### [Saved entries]
----------------

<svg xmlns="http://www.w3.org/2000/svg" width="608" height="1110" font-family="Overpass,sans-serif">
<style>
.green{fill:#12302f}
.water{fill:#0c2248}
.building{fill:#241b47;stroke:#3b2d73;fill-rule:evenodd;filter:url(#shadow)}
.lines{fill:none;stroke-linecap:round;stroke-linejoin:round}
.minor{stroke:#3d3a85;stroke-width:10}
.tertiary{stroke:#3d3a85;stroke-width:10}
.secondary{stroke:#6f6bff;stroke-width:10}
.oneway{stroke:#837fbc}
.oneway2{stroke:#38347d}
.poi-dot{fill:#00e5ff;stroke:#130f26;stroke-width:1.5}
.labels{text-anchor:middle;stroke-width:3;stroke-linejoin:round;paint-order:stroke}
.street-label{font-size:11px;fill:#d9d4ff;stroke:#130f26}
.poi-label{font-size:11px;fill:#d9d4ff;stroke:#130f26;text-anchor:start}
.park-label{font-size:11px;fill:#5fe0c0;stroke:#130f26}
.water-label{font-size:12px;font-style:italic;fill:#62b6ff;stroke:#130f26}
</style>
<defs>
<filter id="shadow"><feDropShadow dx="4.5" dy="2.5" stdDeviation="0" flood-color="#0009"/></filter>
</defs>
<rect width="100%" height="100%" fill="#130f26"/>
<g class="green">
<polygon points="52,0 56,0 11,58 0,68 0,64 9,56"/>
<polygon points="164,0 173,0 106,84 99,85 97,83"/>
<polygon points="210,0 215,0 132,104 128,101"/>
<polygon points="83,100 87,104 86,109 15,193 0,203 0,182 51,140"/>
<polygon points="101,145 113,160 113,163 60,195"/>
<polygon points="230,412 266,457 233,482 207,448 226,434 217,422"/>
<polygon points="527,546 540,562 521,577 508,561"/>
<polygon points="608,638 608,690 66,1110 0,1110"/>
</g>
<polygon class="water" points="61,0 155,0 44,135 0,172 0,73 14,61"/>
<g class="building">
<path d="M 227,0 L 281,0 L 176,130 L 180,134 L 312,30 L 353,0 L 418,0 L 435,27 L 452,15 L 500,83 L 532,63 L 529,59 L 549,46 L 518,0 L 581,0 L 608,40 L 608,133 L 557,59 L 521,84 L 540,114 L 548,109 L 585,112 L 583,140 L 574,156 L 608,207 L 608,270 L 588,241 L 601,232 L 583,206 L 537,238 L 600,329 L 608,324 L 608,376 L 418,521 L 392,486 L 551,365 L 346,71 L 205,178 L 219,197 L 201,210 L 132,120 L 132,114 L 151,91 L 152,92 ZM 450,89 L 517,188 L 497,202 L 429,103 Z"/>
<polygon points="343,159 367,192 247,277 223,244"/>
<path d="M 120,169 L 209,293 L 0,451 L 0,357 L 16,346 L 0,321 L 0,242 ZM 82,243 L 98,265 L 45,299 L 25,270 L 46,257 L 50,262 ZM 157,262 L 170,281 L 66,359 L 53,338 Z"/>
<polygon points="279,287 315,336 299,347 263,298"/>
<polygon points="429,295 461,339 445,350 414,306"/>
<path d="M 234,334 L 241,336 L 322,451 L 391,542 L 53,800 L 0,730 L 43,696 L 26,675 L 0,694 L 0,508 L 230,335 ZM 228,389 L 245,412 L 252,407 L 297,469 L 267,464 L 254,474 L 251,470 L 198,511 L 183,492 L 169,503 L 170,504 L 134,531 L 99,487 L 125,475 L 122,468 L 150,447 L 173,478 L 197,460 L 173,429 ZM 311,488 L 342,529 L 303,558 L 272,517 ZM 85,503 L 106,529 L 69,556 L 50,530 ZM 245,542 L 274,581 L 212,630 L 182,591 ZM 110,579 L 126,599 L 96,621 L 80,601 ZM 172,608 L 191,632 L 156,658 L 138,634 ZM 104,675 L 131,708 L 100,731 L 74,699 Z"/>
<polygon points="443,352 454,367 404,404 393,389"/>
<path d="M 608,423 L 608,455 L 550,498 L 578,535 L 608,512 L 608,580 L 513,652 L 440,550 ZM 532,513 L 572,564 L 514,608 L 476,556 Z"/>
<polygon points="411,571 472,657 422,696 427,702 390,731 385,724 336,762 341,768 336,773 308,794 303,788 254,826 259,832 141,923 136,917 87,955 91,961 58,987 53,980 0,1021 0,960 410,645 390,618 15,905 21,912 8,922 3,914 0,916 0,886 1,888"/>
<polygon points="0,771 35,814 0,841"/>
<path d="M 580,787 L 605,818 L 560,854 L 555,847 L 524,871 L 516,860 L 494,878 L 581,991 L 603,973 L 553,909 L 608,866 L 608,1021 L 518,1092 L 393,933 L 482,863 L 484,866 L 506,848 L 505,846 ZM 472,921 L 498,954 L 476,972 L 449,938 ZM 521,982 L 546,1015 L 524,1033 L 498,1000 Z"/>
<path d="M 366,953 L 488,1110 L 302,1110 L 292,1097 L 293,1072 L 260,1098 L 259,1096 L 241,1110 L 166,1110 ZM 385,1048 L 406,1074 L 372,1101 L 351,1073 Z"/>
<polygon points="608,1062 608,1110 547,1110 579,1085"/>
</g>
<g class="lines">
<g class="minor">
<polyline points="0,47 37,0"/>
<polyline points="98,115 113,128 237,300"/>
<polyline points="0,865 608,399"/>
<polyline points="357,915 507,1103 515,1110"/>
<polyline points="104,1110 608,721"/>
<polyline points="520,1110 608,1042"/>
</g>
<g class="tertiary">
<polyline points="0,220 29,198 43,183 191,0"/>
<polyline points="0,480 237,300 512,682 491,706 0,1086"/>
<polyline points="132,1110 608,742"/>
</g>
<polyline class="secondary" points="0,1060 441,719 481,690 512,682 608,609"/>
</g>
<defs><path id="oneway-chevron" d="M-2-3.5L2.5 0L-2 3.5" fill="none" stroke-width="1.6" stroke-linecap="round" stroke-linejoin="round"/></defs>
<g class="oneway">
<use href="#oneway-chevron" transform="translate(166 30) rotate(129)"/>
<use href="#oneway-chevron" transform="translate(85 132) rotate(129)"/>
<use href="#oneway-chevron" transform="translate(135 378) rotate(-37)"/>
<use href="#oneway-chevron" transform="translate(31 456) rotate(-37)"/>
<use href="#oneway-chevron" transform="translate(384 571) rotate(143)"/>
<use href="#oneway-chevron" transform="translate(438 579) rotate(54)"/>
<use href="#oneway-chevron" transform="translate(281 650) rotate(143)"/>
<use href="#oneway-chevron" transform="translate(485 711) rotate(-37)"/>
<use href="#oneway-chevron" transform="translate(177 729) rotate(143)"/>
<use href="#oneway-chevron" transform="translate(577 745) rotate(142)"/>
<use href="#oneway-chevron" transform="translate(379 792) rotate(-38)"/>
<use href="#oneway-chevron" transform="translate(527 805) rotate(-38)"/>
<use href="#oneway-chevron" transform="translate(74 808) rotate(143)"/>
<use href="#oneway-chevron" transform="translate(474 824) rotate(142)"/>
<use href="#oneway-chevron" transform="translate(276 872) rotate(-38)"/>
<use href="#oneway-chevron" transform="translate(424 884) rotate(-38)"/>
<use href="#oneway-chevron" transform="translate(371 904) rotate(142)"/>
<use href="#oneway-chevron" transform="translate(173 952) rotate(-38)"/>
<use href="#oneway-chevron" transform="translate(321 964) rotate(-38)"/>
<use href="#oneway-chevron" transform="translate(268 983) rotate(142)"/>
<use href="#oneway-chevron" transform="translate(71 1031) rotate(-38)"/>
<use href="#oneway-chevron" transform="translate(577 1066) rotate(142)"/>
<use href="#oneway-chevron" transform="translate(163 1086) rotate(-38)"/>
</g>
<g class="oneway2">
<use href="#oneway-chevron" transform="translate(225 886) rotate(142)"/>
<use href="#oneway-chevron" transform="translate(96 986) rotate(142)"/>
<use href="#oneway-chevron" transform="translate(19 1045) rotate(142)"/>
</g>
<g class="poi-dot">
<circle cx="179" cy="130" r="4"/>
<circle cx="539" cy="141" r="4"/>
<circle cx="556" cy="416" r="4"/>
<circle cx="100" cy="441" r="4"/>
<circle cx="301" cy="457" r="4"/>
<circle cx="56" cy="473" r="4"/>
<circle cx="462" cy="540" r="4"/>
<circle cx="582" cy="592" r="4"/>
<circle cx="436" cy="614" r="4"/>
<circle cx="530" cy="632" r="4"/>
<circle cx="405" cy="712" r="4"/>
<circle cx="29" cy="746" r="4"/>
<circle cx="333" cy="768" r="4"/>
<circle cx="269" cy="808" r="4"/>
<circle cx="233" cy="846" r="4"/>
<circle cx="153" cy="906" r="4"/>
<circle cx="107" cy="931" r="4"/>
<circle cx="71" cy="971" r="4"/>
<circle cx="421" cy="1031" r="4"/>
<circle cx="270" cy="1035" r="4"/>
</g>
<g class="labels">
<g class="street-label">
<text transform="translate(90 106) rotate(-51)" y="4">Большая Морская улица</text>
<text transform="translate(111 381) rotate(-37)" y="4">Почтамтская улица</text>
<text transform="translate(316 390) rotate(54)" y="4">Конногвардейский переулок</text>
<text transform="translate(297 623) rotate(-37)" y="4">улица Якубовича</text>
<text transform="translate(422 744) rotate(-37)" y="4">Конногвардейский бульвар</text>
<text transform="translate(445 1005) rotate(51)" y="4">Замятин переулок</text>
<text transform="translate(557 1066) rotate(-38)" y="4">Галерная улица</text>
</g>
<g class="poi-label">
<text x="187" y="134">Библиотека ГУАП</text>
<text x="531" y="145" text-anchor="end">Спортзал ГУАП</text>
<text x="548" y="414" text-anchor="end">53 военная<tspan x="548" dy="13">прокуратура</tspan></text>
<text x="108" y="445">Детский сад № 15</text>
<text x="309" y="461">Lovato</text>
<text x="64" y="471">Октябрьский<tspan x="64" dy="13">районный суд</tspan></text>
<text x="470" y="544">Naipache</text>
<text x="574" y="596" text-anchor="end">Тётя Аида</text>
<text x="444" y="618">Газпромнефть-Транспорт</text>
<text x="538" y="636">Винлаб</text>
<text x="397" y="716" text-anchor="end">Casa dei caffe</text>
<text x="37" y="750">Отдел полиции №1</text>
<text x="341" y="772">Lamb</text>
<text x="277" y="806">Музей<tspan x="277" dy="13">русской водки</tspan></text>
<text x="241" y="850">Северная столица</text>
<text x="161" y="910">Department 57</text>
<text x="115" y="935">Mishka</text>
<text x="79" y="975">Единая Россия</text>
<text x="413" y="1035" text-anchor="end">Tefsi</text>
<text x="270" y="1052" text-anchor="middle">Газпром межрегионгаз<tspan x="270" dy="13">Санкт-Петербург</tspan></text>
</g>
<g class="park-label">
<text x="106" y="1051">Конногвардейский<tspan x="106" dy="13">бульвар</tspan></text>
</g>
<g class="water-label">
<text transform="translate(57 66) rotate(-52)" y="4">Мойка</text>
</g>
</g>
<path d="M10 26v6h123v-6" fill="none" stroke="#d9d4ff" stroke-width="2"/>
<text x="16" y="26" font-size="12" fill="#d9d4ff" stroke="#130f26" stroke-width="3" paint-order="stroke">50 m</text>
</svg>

----------------

### [Exercise]
Report each line above that includes the string "lines".

### [Answer box]
.lines{fill:none;stroke-linecap:round;stroke-linejoin:round}
<g class="lines">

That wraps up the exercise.